Paromlin wrote...
Clever design: The area is harder as you go deeper (into the forest/ruin/caverns), which allows exploration to a certain extent; depending on your skill, tactics, level. It's rewarding to go as far as possible because it provides your character with better items and experience. If you can't complete it on the first try, you simply change area and come back later when you're stronger (or ajdust the difficulty slider if you're one of the players that wants to be able to complete every area now, once you go there). This is done by progressively placing higher static level enemies deeper into the area.
But there's obviously positive feedback there. Get the rewards from deeper exploration and you'll be more powerful for later battles. Your final reward for all that success is an endgame that's a cakewalk, unless you're proposing to scale the endgame but not the rest of the game.
Experience from past non-linear games: Baldur's Gate, Fallout, Storm of Zehir to name a few. They're as non linear as it gets.

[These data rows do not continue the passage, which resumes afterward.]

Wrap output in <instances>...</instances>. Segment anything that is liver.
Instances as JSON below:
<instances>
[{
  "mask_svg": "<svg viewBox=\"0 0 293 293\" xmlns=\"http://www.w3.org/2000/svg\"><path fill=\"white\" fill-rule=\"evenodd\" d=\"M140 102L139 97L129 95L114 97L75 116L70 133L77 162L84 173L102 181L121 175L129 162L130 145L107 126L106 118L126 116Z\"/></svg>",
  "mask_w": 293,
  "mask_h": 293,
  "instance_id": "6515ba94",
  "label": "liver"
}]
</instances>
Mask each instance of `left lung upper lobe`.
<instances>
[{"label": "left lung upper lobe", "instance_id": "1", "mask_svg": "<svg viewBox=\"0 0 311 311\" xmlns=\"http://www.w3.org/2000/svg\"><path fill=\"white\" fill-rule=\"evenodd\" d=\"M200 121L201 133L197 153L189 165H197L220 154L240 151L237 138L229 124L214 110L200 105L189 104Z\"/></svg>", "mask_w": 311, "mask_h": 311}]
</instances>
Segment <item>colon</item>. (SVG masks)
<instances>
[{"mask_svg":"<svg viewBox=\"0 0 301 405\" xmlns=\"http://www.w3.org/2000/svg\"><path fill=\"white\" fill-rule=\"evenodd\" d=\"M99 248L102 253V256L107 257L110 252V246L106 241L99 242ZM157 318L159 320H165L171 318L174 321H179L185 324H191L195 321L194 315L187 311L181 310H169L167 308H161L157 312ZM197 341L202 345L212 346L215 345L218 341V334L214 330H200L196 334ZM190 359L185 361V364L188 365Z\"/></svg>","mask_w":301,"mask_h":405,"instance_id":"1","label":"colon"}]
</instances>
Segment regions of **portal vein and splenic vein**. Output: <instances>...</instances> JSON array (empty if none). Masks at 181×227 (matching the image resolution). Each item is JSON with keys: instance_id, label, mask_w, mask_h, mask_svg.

Baldur's Gate has some linearity, of course, since many areas don't open up until you've passed a plot milestone. More importantly, you level up very few times in the game, more exploration doesn't gain you all that much power. SoZ had one big gate in the middle, but other than that it was freeform. The advantage of the SoZ design is that you can see the RE's from a distance and so you know what's unsafe for your level. FO's a special case because it's not about mandatory combat the way that a typical fantasy RPG is.